«We all look to Greece, and each of us feels it as our own. But it does not belong to everyone. Greece is not all by the sea, as many imagine: it also has mountains and snow. (...) The fate of the Mediterranean has often been identified with that of Greece.»
Predrag Matvejevic, Breviario Mediterraneo
This new vigorous version of Romeo and Juliet is primarily based on the homonymous music by Prokofiev: we find the most famous and musically emblematic pieces. Therefore, it is certainly a work with strong expressive colors, with extreme contrasts between the bodies, and with bold chases between the signs. Above all, there is a swift and surprising continuity of movement to the music that astonishes with its inventive beauty and richness as a whole, especially in the care of the intertwining chains of groups, and moreover, all this occurs almost in a total absence of décor. The extreme physicality required of the performers leaves no room for idyll or dream; on the contrary, here relationships seem primary, contacts quick, love and death absolutely interchangeable, equally irreversible. The most famous story in the world is not unraveled in its narrative continuity, and even the characters are not placed within a recognizable and traceable interpretative hierarchy. Here everything happens horizontally, as already seen in Mauro Bigonzetti's version for Aterballetto and the visual interventions by Fabrizio Plessi. For Foniadakis, contemporaneity seems to have no time or space to grant for the return of the ancient, except through the forms of cut’n’mix or puzzle, which each must then reconstruct according to their own genius. Thus, in the words of the choreographer himself, it is possible to sink into the best synthesis of this work: «In the use of many and different styles of movement, from neoclassical figures to burlesque, from cabaret dances to Greco-Roman wrestling, and constantly changing contemporary dance sections, this version of Romeo and Juliet becomes a work that is less abstract and more a continuous emotional game in which the bodies produce an extremely virtuosic generous presence».
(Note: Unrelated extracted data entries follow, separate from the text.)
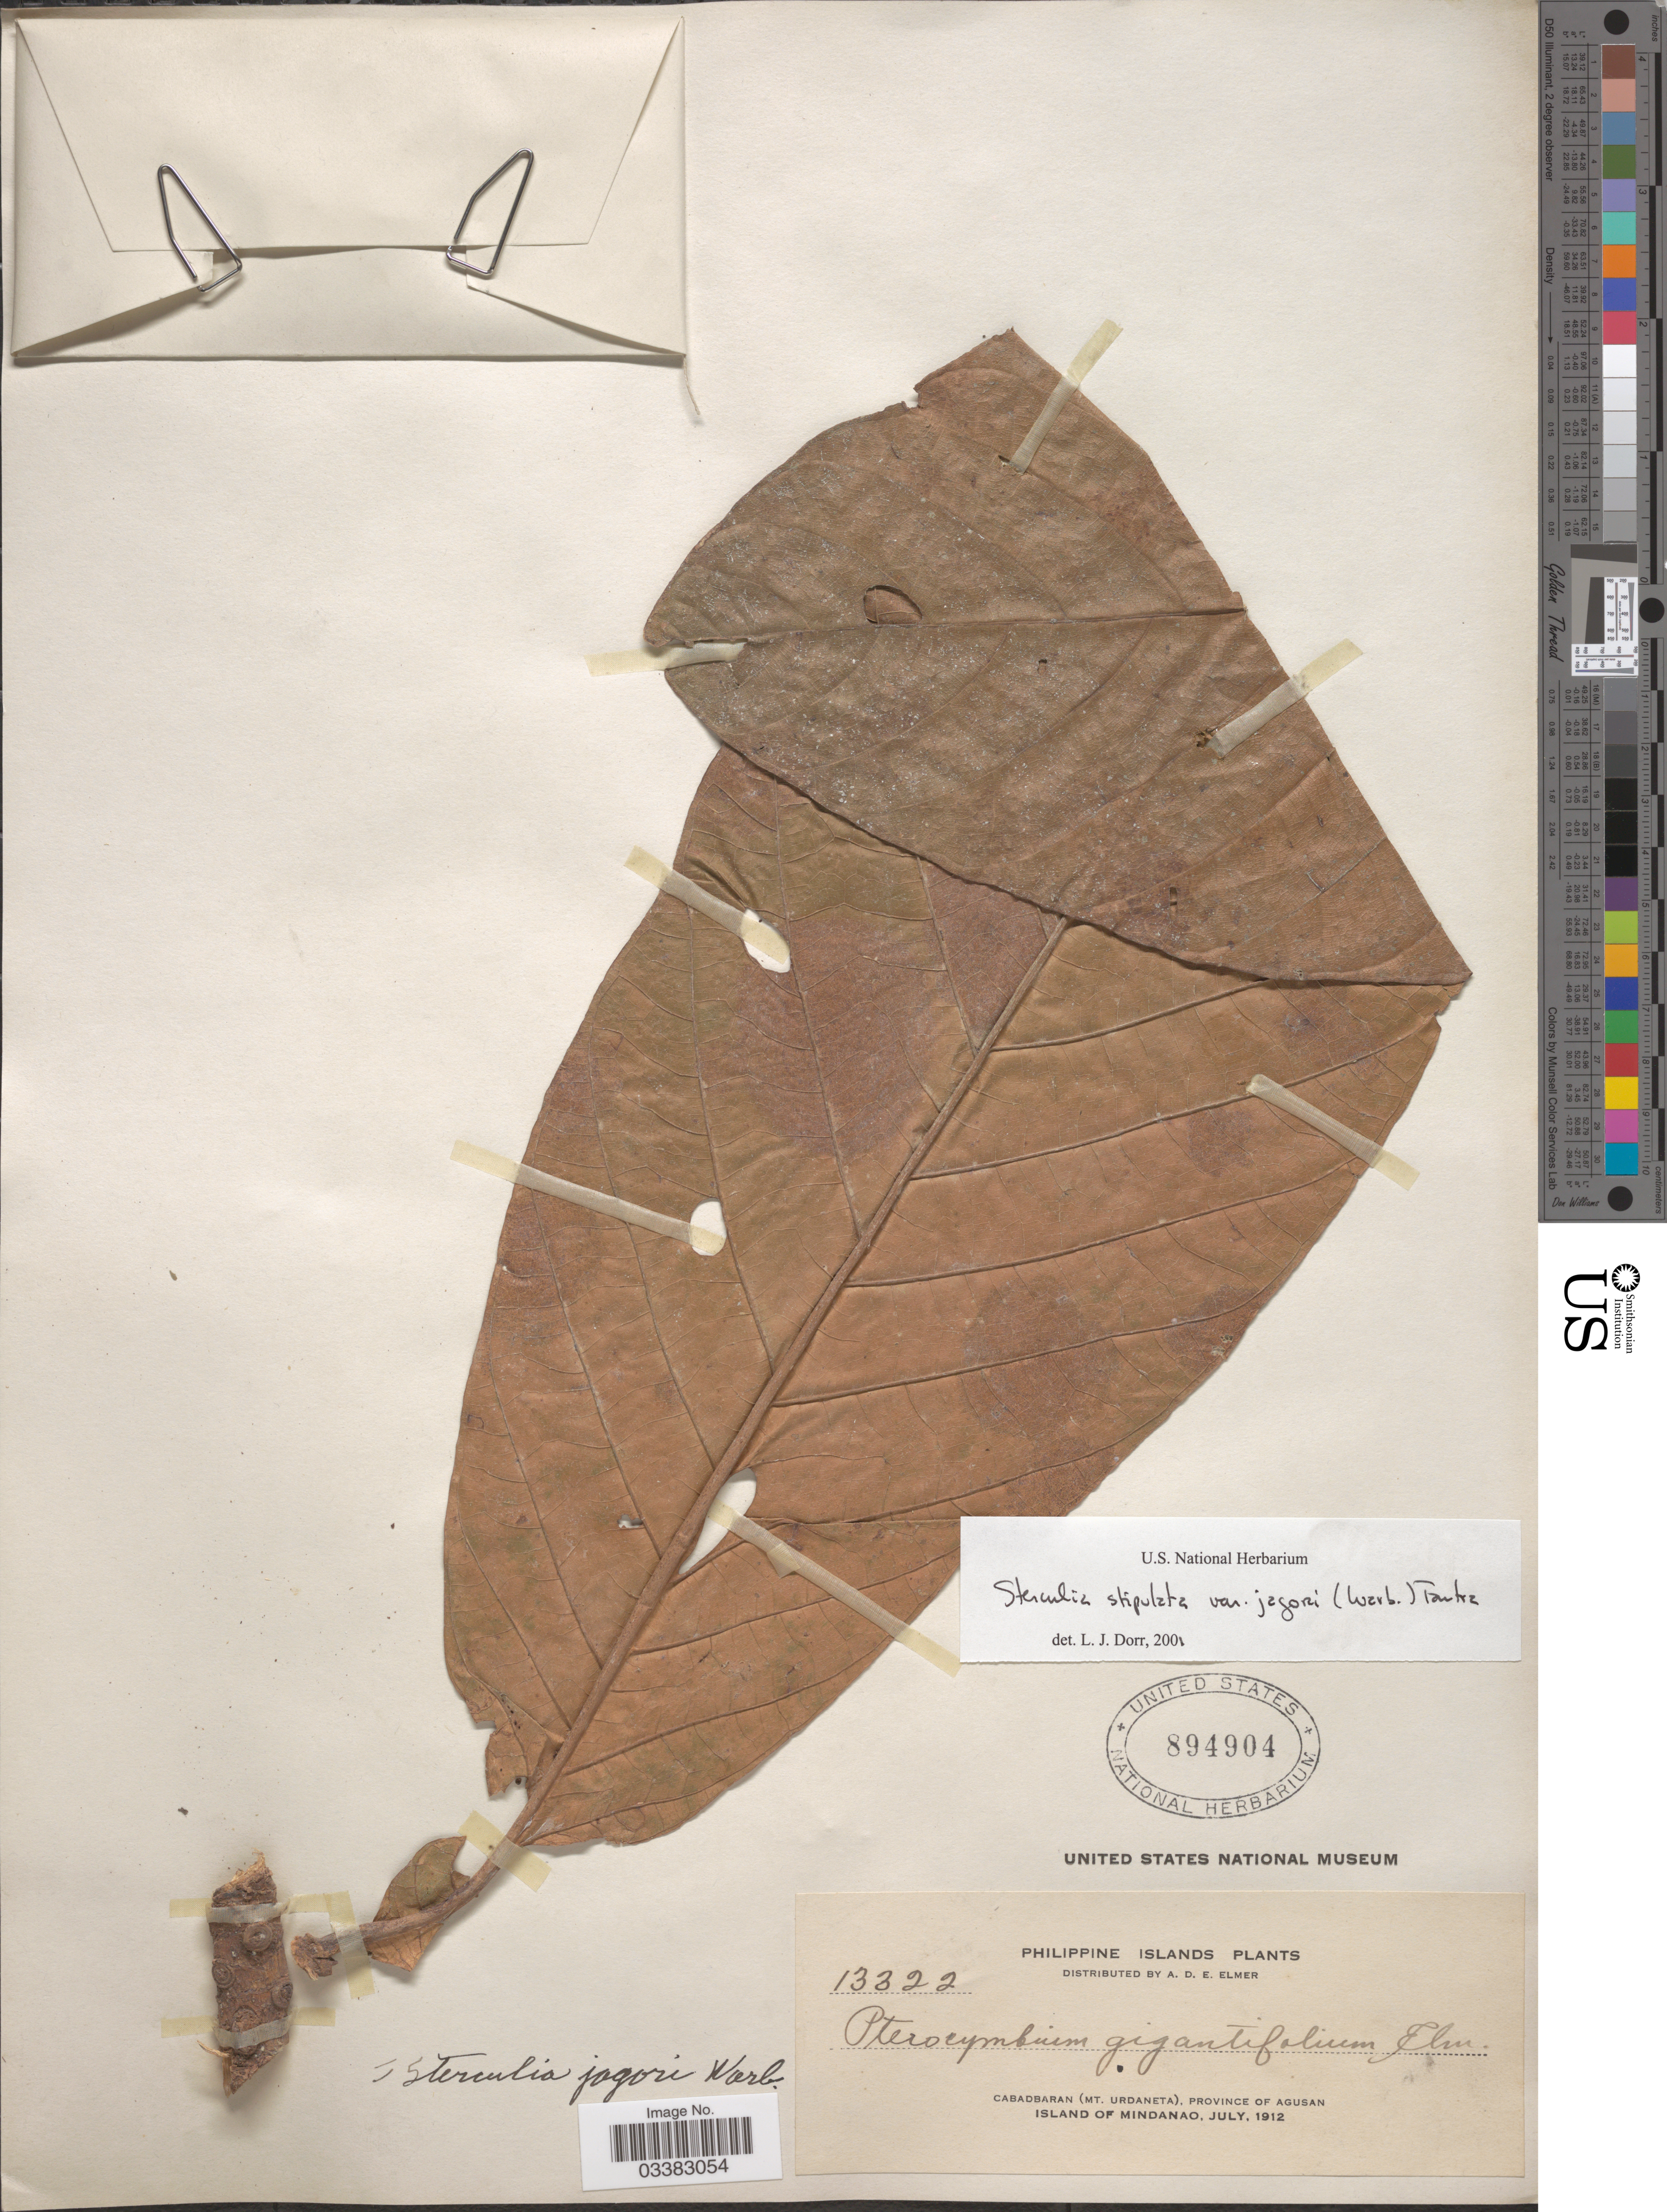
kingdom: Plantae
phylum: Tracheophyta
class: Magnoliopsida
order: Malvales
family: Malvaceae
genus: Sterculia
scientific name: Sterculia stipulata var. jagori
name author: (Warb.) Tantra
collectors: A. D. E. Elmer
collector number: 13322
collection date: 1912-07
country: Philippines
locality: Cabadbaran (Mt. Urdaneta), Province of Agusan, Island of Mindanao.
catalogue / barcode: US 894904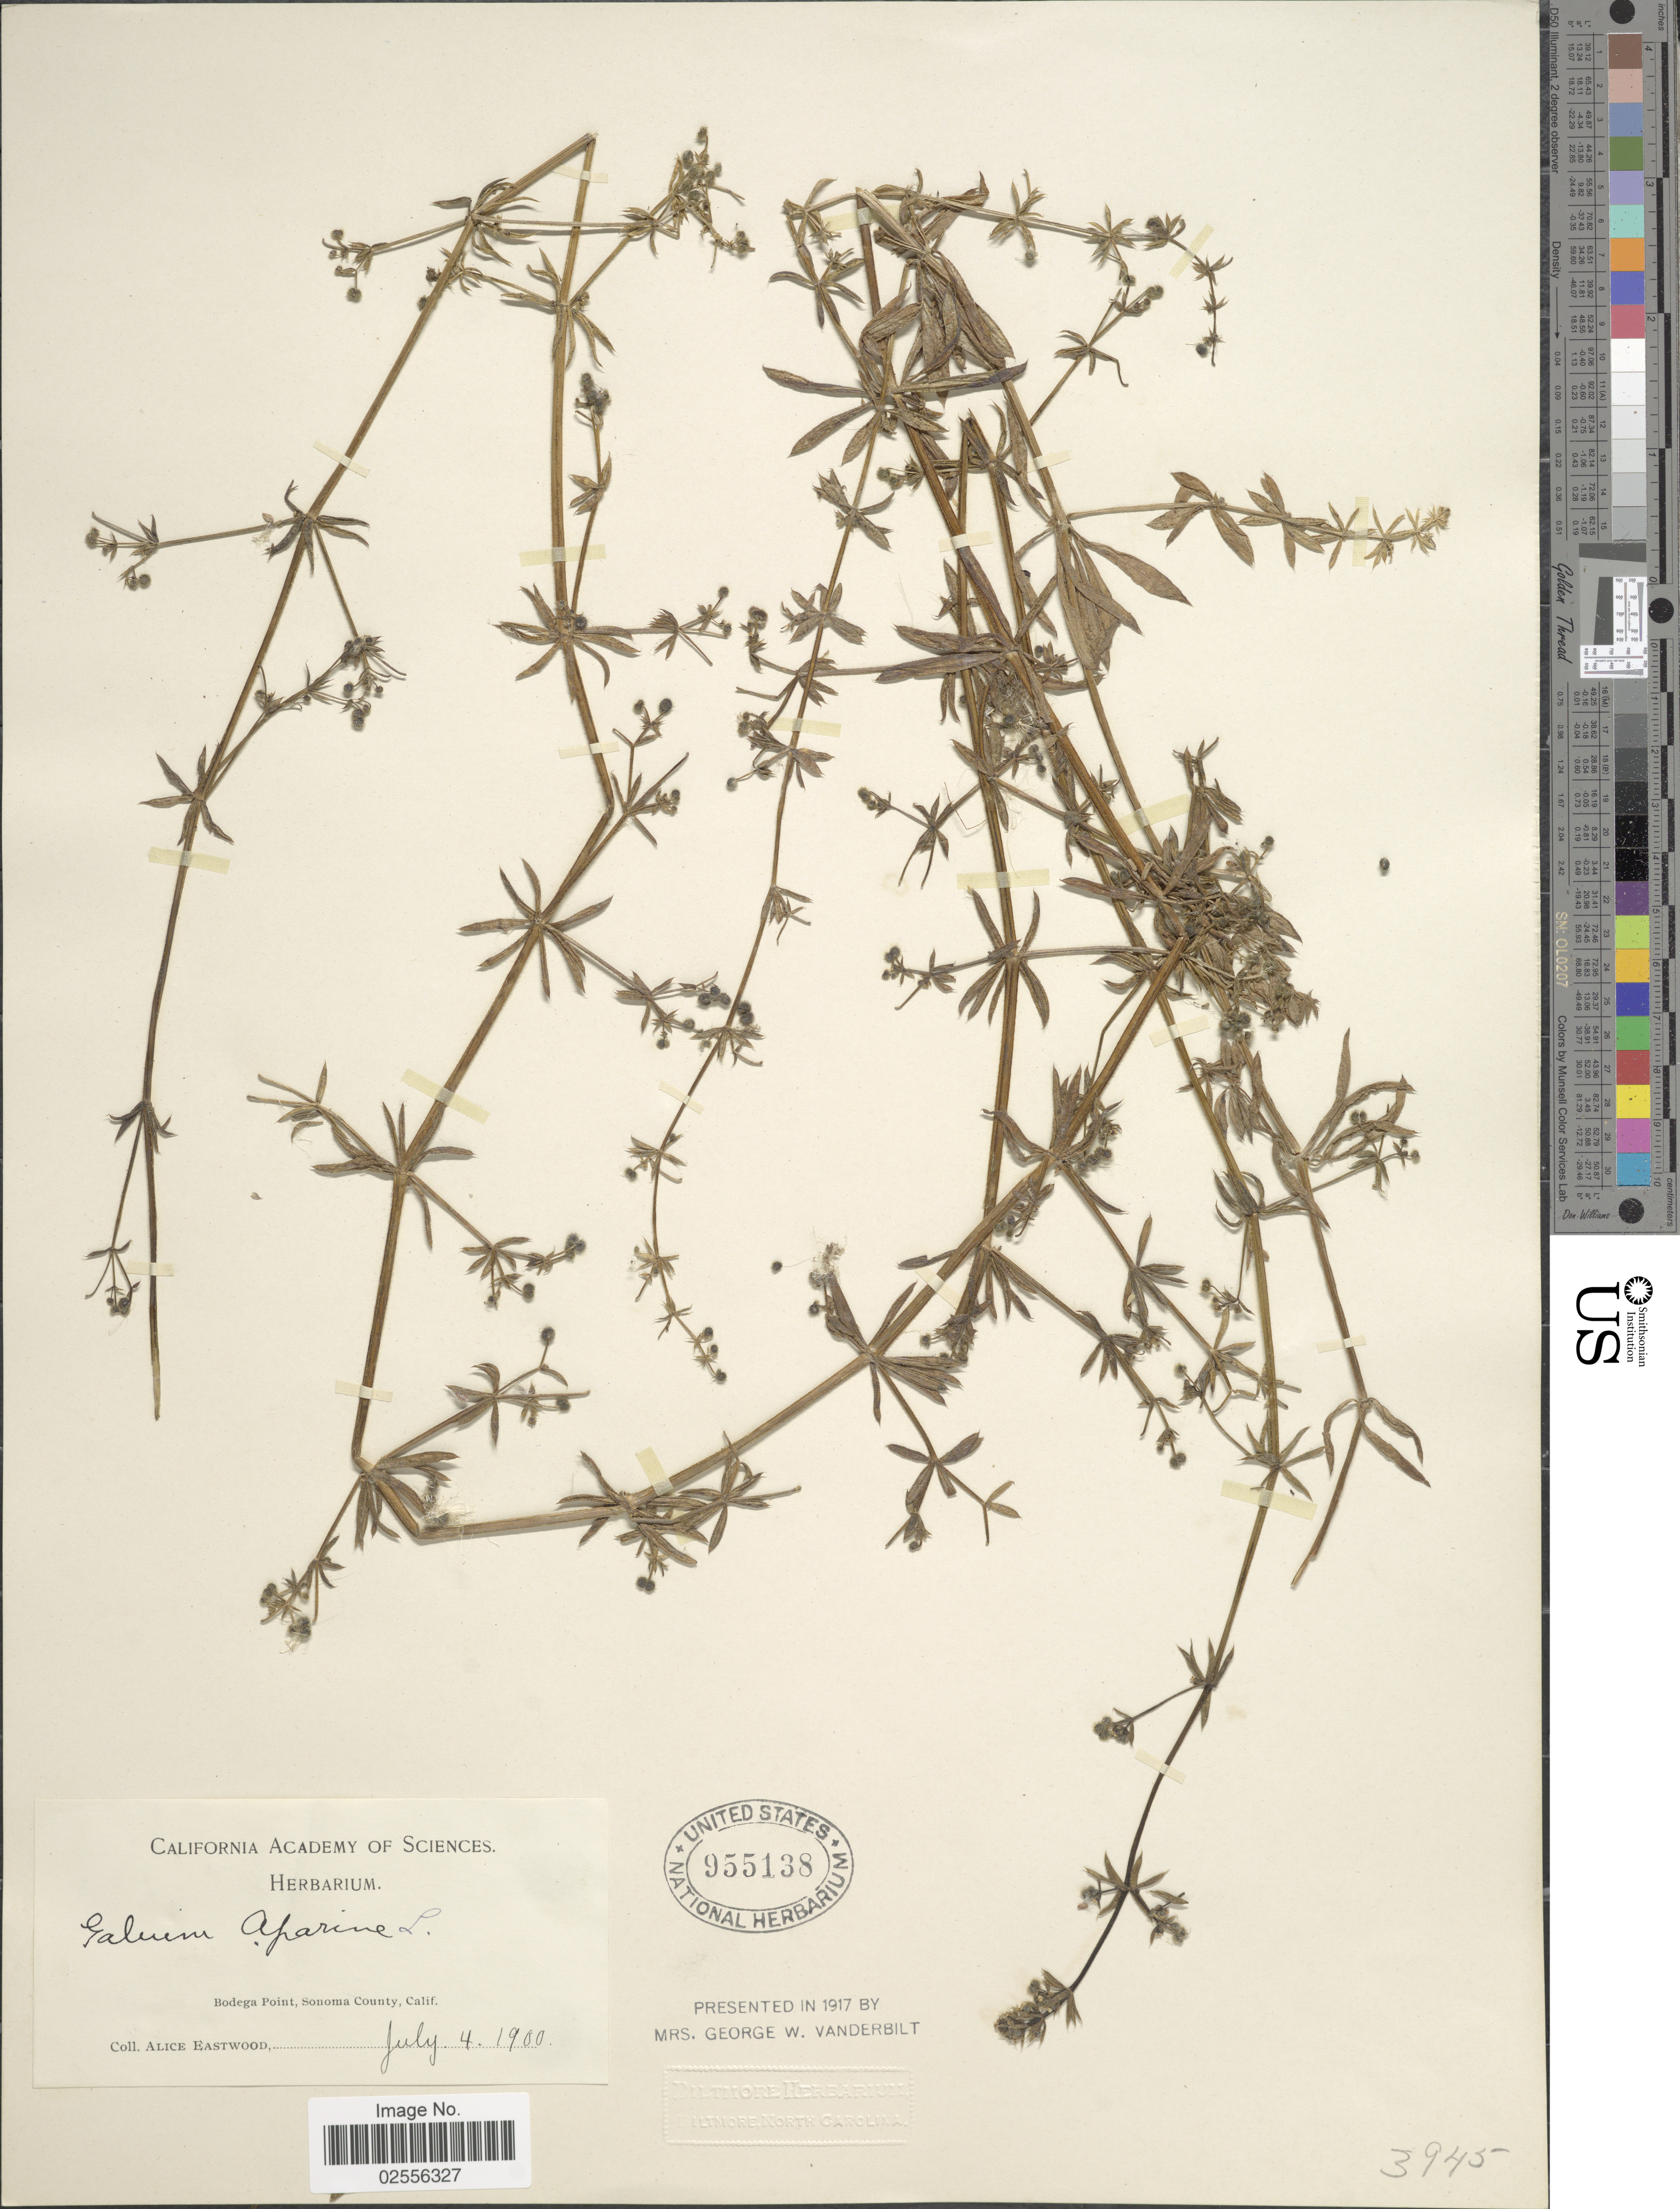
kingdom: Plantae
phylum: Tracheophyta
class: Magnoliopsida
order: Gentianales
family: Rubiaceae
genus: Galium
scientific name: Galium aparine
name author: L.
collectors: A. Eastwood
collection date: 1900-07-04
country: United States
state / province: California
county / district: Sonoma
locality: Bodega Point, Sonoma County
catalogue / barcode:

The dancer and choreographer Andonis Foniadakis grew up in Ierapetra, a small town in the south of the island of Crete. He began dancing with Niki Papadaki at the local school in his town; in 1990-1992, he moved to the State School of Dance in Athens, and received the prestigious Maria Callas scholarship to continue his studies at Rudra Béjart Lausanne in Switzerland, where he remained until 1994. After numerous experiences and important collaborations, in 2003 he founded his company, Apotosoma Dance Company, based in Lyon, France.